# Bientôt fin de contrat



## laptitevero (4 Août 2022)

Bonjour, je termine un petit contrat fin août ( 270€) et 2 autres mi octobre(700€), faut il s'inscrire à pôle emploi dès la perte du premier contrat ou faut attendre mi octobre ? merci de vos commentaires


----------



## nounoucat1 (4 Août 2022)

Bonjour il faut s'inscrire à pôle emploi des la perte du premier contrat et chaque mois faire une actualisation.


----------



## assmatzam (4 Août 2022)

Bonjour,

On s'inscrit dès le lendemain de la perte du contrat
Les  ARE seront calculées sur cette perte d'activité 

Ensuite en octobre vos ARE seront recalculées à la hausse car il y aura la perte de 2 activités conservées
Les activitées conservées sont les contrats présent au moment de l'ouverture de vos droits


----------



## laptitevero (4 Août 2022)

Ok merci pour vos réponses . Mais je pense qu'avec le premier contrat perdu je ne toucherai pas d'ARE ! iIl me semble qu'il faut une perte d'au moins 30% pour toucher quelque chose!


----------



## nounoucat1 (4 Août 2022)

Il faut quand même s'inscrire au premier contrat perdu.


----------



## Griselda (4 Août 2022)

Oui il faut le faire dès la 1ere perte puis mon conseil est de ne plus jamais te désincrire.
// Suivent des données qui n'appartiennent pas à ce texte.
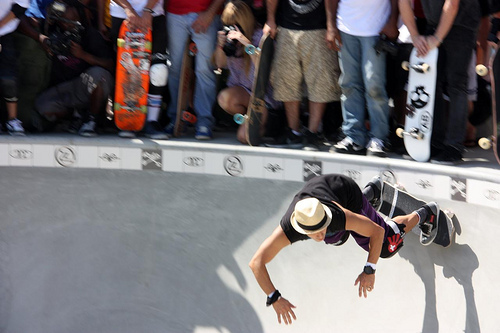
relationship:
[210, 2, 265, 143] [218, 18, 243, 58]
person holds camera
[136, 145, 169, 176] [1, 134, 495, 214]
design on outer edge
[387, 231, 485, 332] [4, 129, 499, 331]
shadow on rink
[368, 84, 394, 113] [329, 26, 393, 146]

Chaque mois tu t'actualise même si tu penses être à plein et chaque mois tu coche la case Oui je souhaite rester inscrite" ce qui t'évitera de refaire tout ton dossier depuis le début. Chaque mois où tu t'actualise tu transmet tes BS (par le net c'est hyper simple) et POLEmploi calcul chaque mois s'il te donne une ARE ou pas.


----------